ArthroCare Receives FDA Clearance for Spartan 5.5 Needled Suture Implant

AUSTIN, Texas--(Healthcare Sales & Marketing Network)-- ArthroCare Corp. (NASDAQ:ARTC ), a leader in developing state-of-the-art, minimally invasive surgical products, announced today that it has received clearance from the U.S. Food and Drug Administration (FDA) for its Spartan 5.5 Needled Anchor (Spartan™). Spartan is a preloaded threaded anchor indicated for use in fixation of soft tissue to bone, such as during a rotator cuff repair. The needled version is utilized for open repairs, whereas the non-needled version, for which FDA clearance has previously been received, is for arthroscopic repairs.

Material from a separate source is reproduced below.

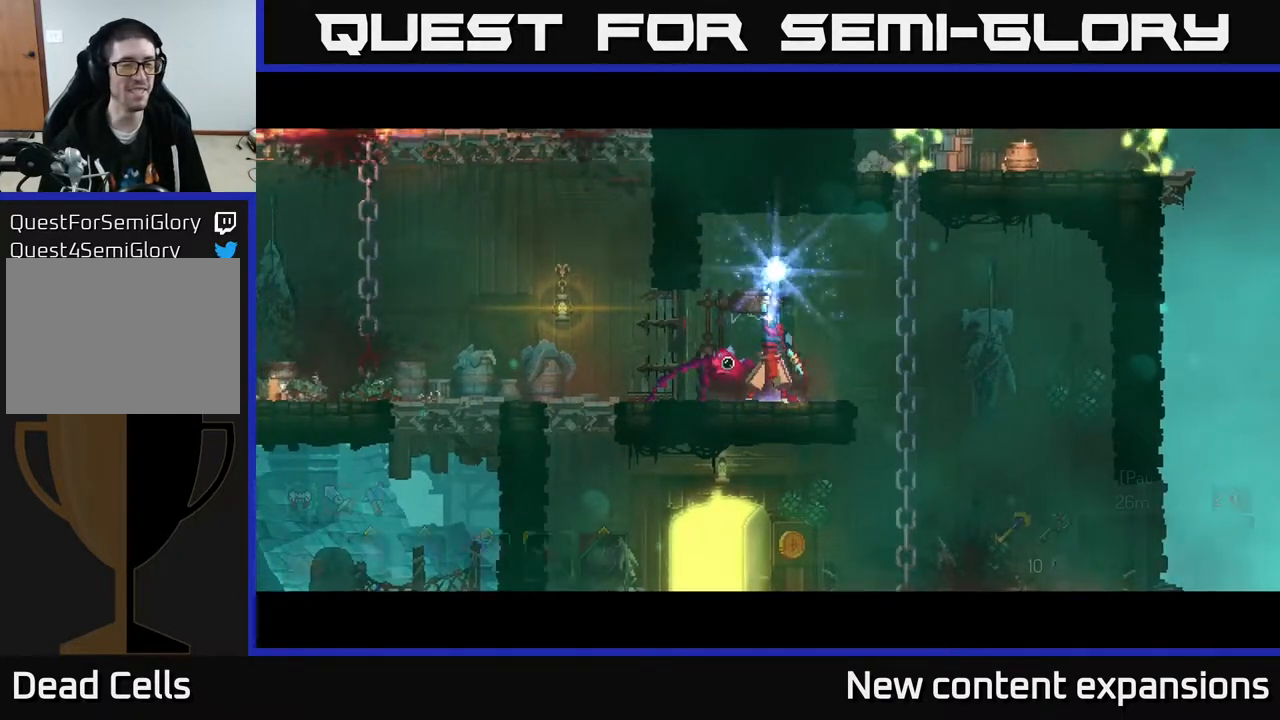
{"buttons": [], "left_stick": "center", "right_stick": "center", "events": []}
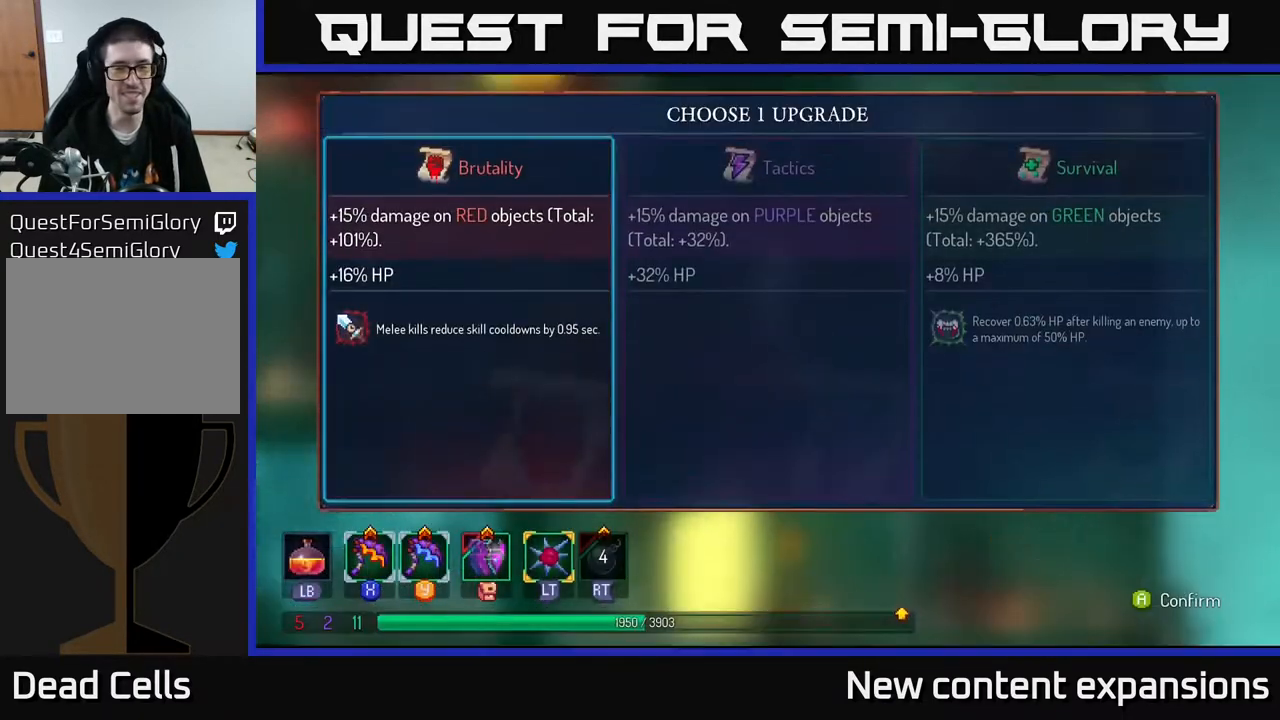
{"buttons": ["DPAD_RIGHT"], "left_stick": "center", "right_stick": "center", "events": [[367, "DPAD_RIGHT", "down"]]}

Spartan complements ArthroCare’s line of anchors which can be used with ArthroCare’s suture passing technology, such as FirstPass®. It has a unique 5.5mm, screw-in design and can be used to perform single and double row repairs. Spartan is manufactured from PEEK, (polyether-etherketone), a material widely used in orthopedic implants. More than 400,000 patients undergo rotator cuff surgery annually in the U.S.

ABOUT ARTHROCARE

ArthroCare develops and manufactures surgical devices, instruments, and implants that strive to enhance surgical techniques as well as improve patient outcomes. Its devices improve many existing surgical procedures and enable new minimally invasive procedures. Many of ArthroCare’s devices use its internationally patented Coblation® technology. This technology precisely dissolves target tissue and limits damage to surrounding healthy tissue. ArthroCare also develops surgical devices utilizing other patented technology including its OPUS® line of fixation products as well as re-usable surgical instruments. ArthroCare is leveraging these technologies in order to offer a comprehensive line of surgical devices to capitalize on a multi-billion dollar market opportunity across several surgical specialties, including its two core product areas consisting of Sports Medicine and Ear, Nose, and Throat as well as other areas such as spine, wound care, urology and gynecology.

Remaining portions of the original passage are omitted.